One day at work I reached into my pocket for something—I can’t remember what—while in an elevator. There were three women in the elevator car with me. As I pulled out my hand a packet of the lozenges slipped out and fell to the floor. I hadn’t noticed. One of the ladies in the elevator quietly cleared her throat. The other two were busy with their phones. She cleared her throat again, a little louder. I looked at her. She glanced at the floor. I looked down and froze. It wasn’t throat lozenges. It was a similarly shaped packet but a darker green, and packets of lozenges didn’t spell out Trojan in huge letters. Or they seemed like huge letters in that elevator. Huge dayglo letters screaming you’re fired. I felt myself turning ruby red in spite of all efforts to be casual and covered the suddenly terrifying packet with my foot. The elevator stopped on the third floor and the other two ladies stepped out, still lost in their phones. The elevator doors shut again and the remaining lady giggled. I reached down and picked up the wanton condom. Can I have that? she asked. Sure, I said, standing there like an idiot with a Trojan in my hand. As the elevator doors opened on the fourth floor she plucked it from my palm. I’m sure I looked utterly dumbstruck, a giant guy in an elevator giving away a souvenir condom. She smiled and waved goodbye with two fingers and a big green Trojan packet. I felt myself blushing again.
Neither of us ever mentioned it again. I never explained. She never asked. It’s not the kind of thing one talks about in the office. But when I got home that night I took the rubbers out of that damned bowl and stuck them in a drawer. By the bed.

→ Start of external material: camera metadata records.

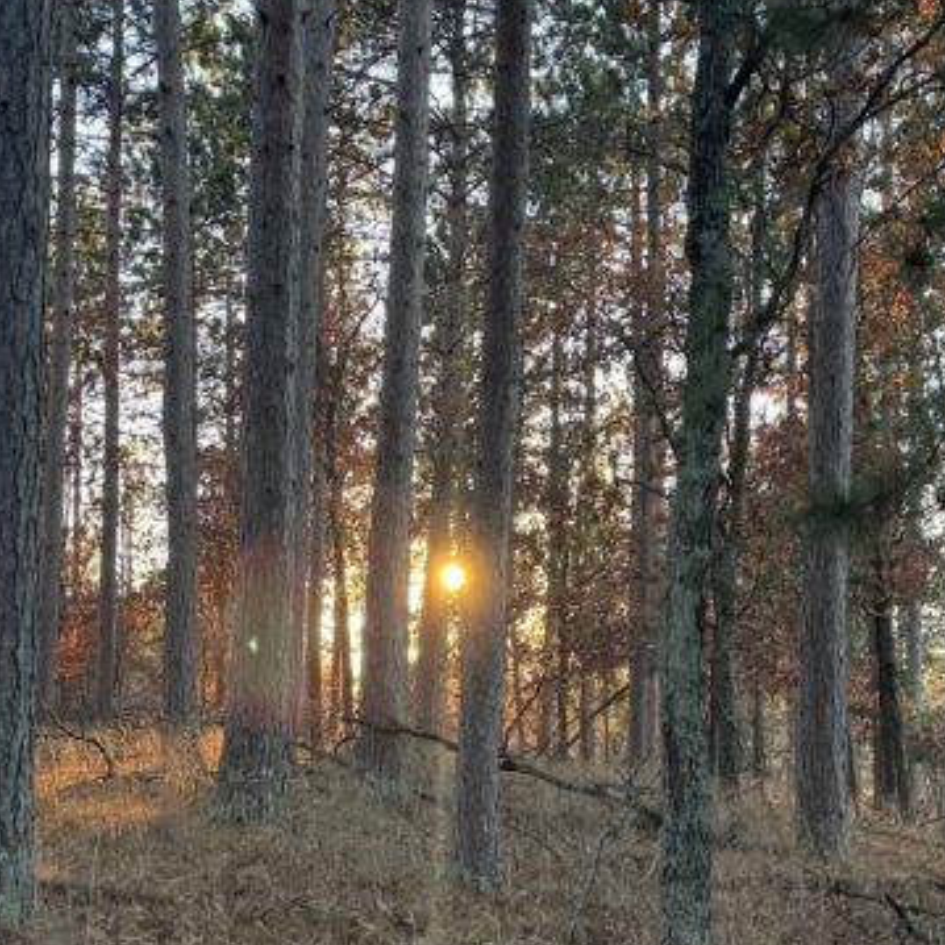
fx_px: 1946
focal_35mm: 63
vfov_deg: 27.2
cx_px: 359
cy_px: 598
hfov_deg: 27.2
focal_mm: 6.76
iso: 100
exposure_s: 1/121
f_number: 1.78
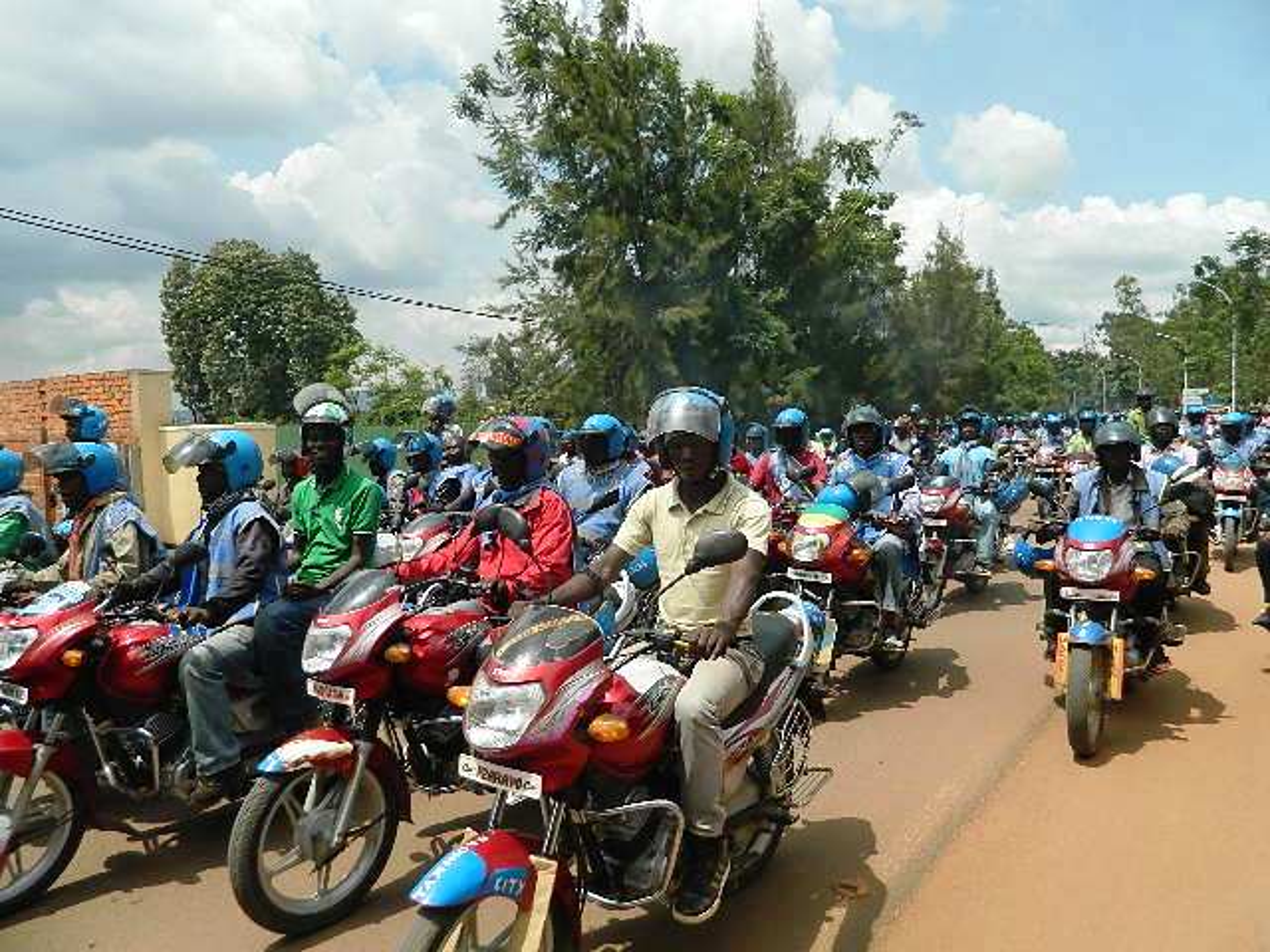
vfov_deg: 54.9
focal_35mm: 25
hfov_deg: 69.4
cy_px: 476
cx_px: 635
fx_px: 917
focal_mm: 4.5
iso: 80
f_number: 8.7
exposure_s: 1/250
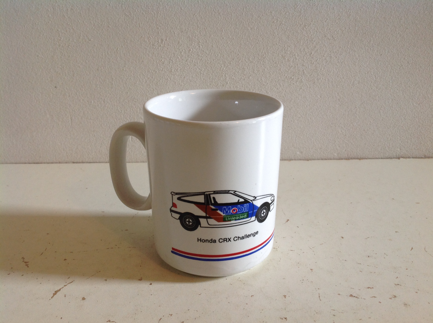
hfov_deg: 52.7
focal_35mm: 35
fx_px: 437
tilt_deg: -20.6
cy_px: 162
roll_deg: -0.2
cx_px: 216
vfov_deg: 40.6
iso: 80
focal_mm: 4.28
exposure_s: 1/15
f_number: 2.4
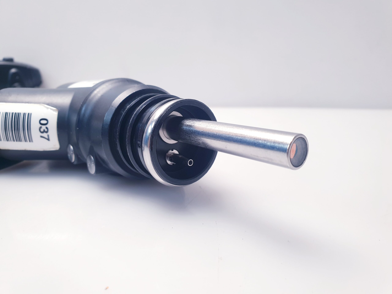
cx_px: 196
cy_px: 147
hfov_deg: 67.3
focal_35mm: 26
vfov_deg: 53.1
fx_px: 294
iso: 100
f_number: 2.4
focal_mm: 4.3
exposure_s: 1/50
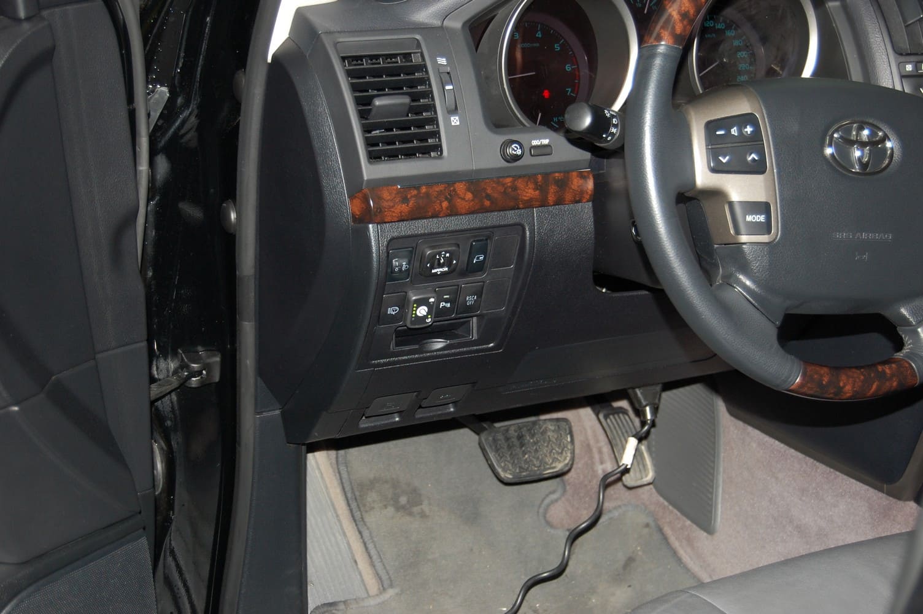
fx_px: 1460
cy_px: 307
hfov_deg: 35.1
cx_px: 462
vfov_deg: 23.7
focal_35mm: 57
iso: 400
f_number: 5
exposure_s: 1/60
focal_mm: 38
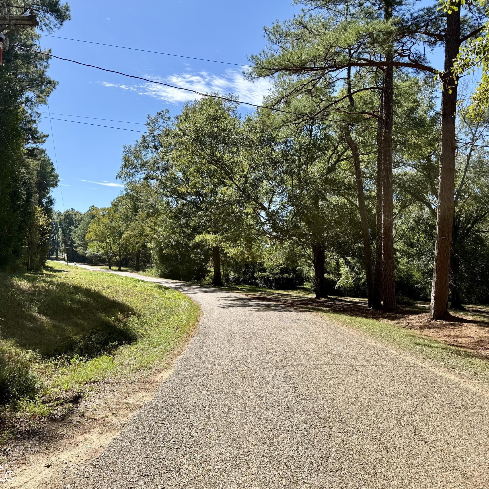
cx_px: 200
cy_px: 248
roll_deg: -0.7
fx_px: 463
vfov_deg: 55.6
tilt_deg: +1.4
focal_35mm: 29
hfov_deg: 55.3
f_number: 1.78
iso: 80
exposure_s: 1/3145
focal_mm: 6.76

An exhausted KTTV reporter reporting from an eerie abandoned neighborhood in Calabasas, people panicking, cars hightailing it through the smoke, fire everywhere. She sees a guy walking up to the edge of the flames and filming with his iPhone. Reporter is amazed. It’s dangerous here she says to him. He nods yeah. The people in the newsroom are concerned, she says, think you’re being stupid being here because it’s so dangerous. Well I am stupid, he says, and Albert Einstein said the difference between genius and stupidity is that genius has limits. The reporter said OK. There was a long pause. Probably just best to let him be, said a voice from the newsroom.

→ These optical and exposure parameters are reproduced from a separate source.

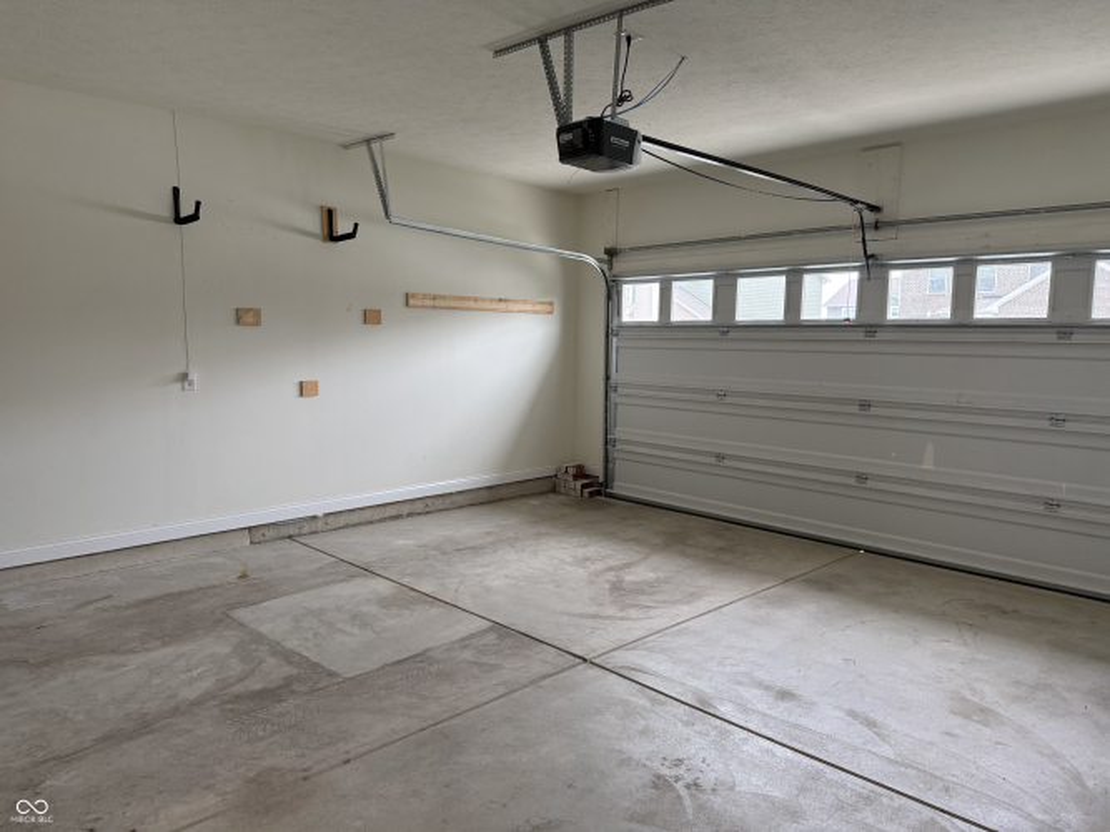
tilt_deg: -4.5
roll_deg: -0.9
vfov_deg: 56.8
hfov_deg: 71.6
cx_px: 555
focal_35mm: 24
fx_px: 769
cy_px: 416
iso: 200
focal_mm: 6.76
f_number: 1.78
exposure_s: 1/120
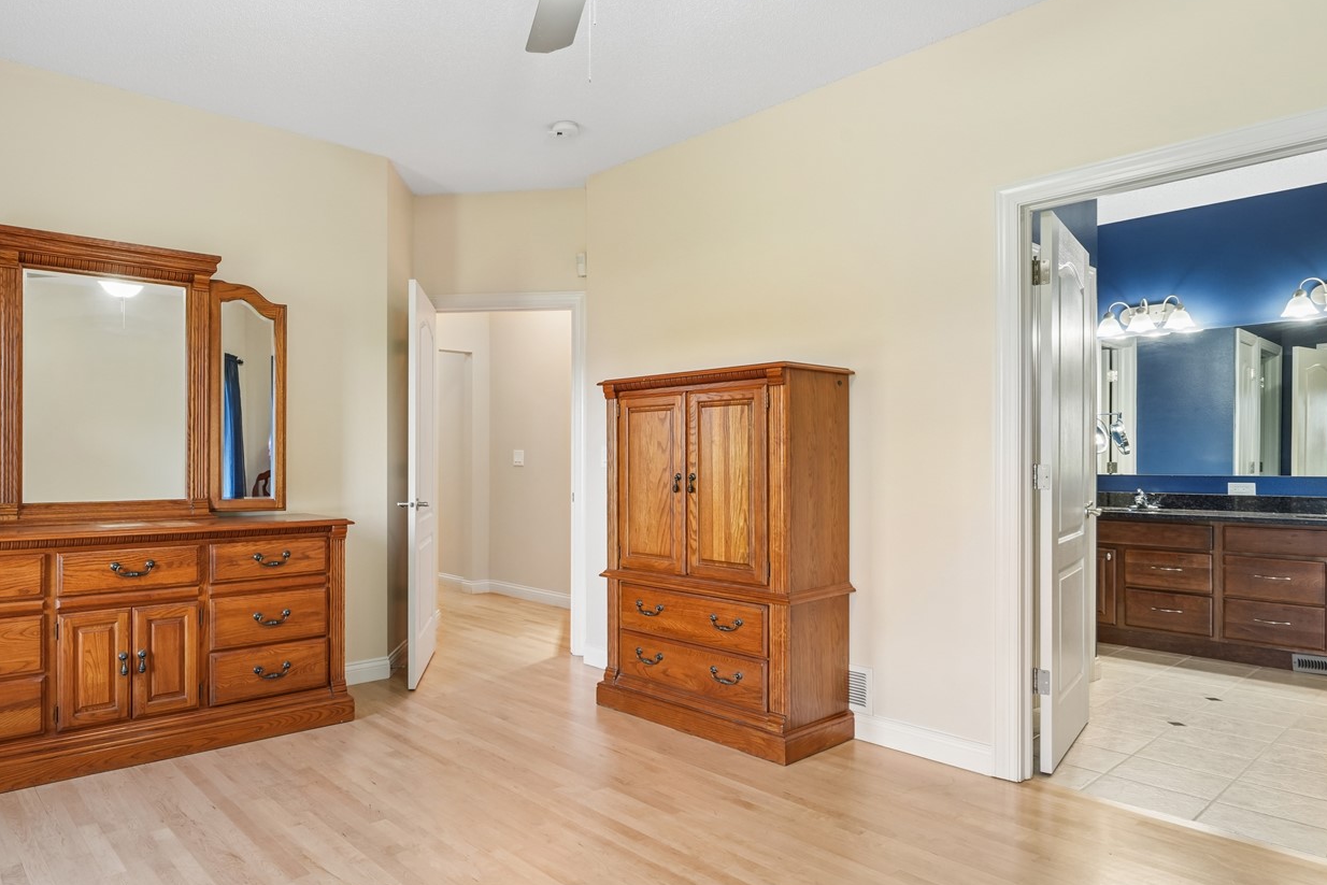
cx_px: 498
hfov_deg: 77.2
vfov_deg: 57.2
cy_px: 455
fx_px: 811
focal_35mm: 22
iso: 400
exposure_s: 1/5
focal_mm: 16
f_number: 10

People bitch about everything because we’re all old and ornery but you can sit around the living room nursing your aching joints and wishing you had a phat one while switching between KKJZ and KXLU and KCSN and looking for the great toonz and jamz scattered in there and it’s almost freeform FM all over again and sometimes it’s the simple things, ain’t it?

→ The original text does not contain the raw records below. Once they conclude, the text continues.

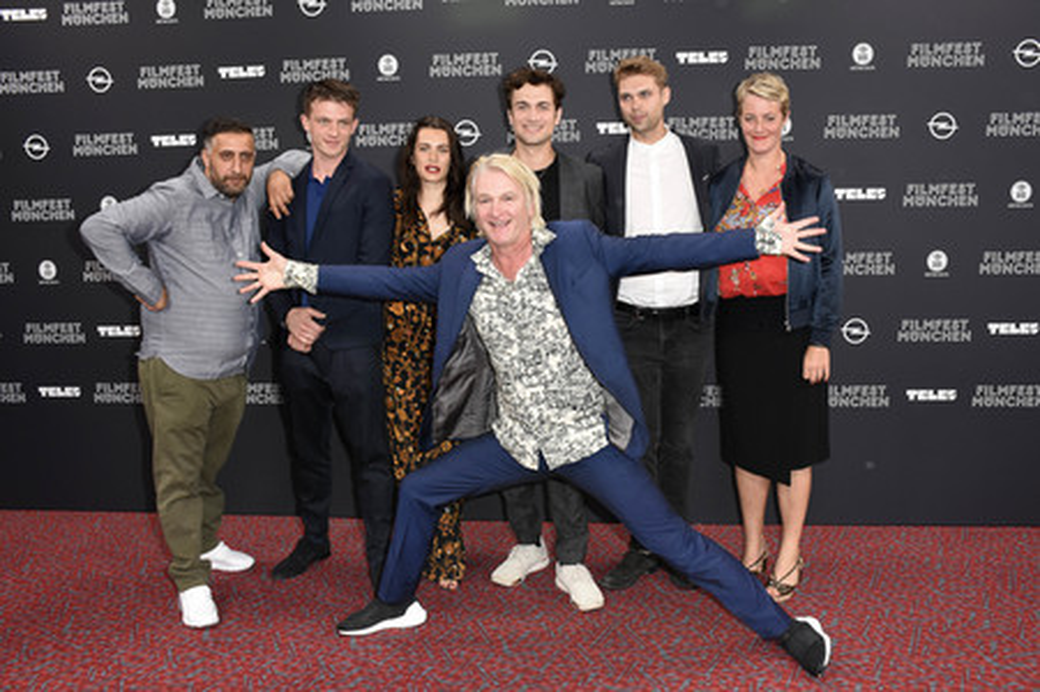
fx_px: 866
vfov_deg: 43.5
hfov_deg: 62.0
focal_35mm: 30
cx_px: 520
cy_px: 346
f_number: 6.3
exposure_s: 1/160
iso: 800
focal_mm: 20
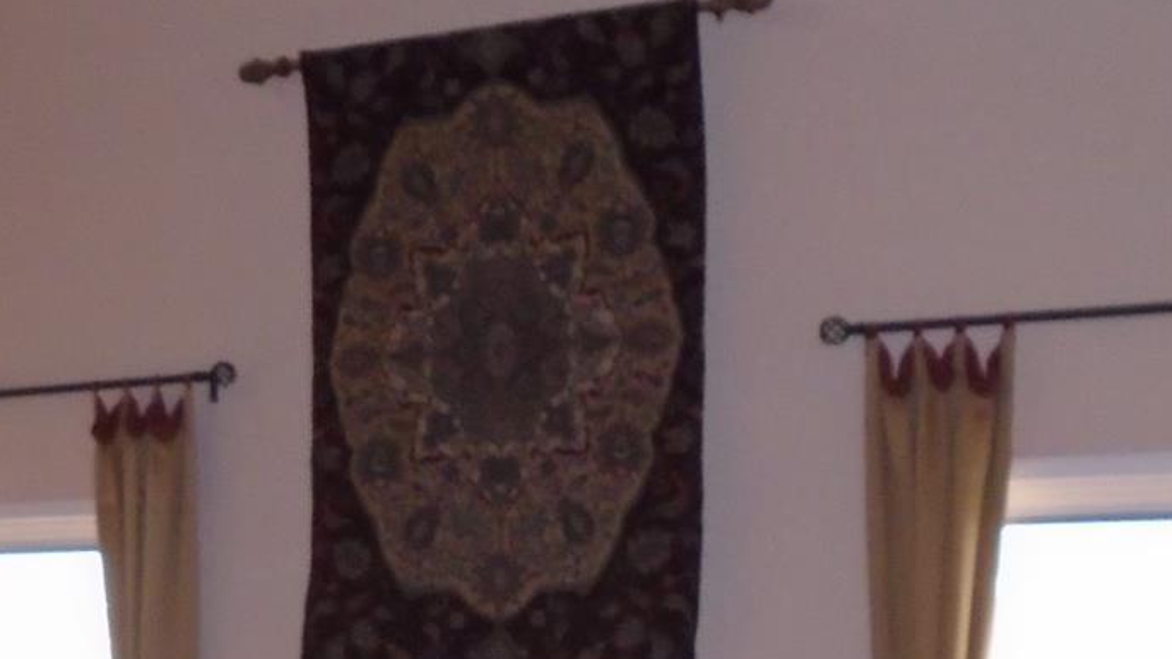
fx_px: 1926
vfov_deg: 19.0
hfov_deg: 33.4
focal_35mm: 62
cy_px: 626
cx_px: 337
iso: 400
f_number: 3.2
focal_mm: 4.6
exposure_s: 1/30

It was either 800 or a thousand pieces, the math was fuzzy, but even at the miserly ratio of one bite sized Snickers per trick or treater we ran out of candy by 8 pm. I gave the last two pieces to a bumble bee maybe two feet tall, turned out the porch light and watched tiny ghosts and monsters pass by in the dark.
A woman and her squirrel were escorted off a Frontier Airlines flight today. She said the squirrel was for emotional support. The airline said it was a rodent. Police were called in.
I never had an emotional support squirrel. I used to talk to my plants, though. Then again, I’d talk to anything, I was so lonely. Then the plants started talking back. Water, they said. When I’m done telling this story, I said. But I never finished the story, the plants died, so now I talk to the fish in the fish tank. They talk back. Food, they say.
Meanwhile one of the neighborhood squirrels skitters along a telephone wire outside the window, not giving a flying rodent’s fuck about my emotional needs.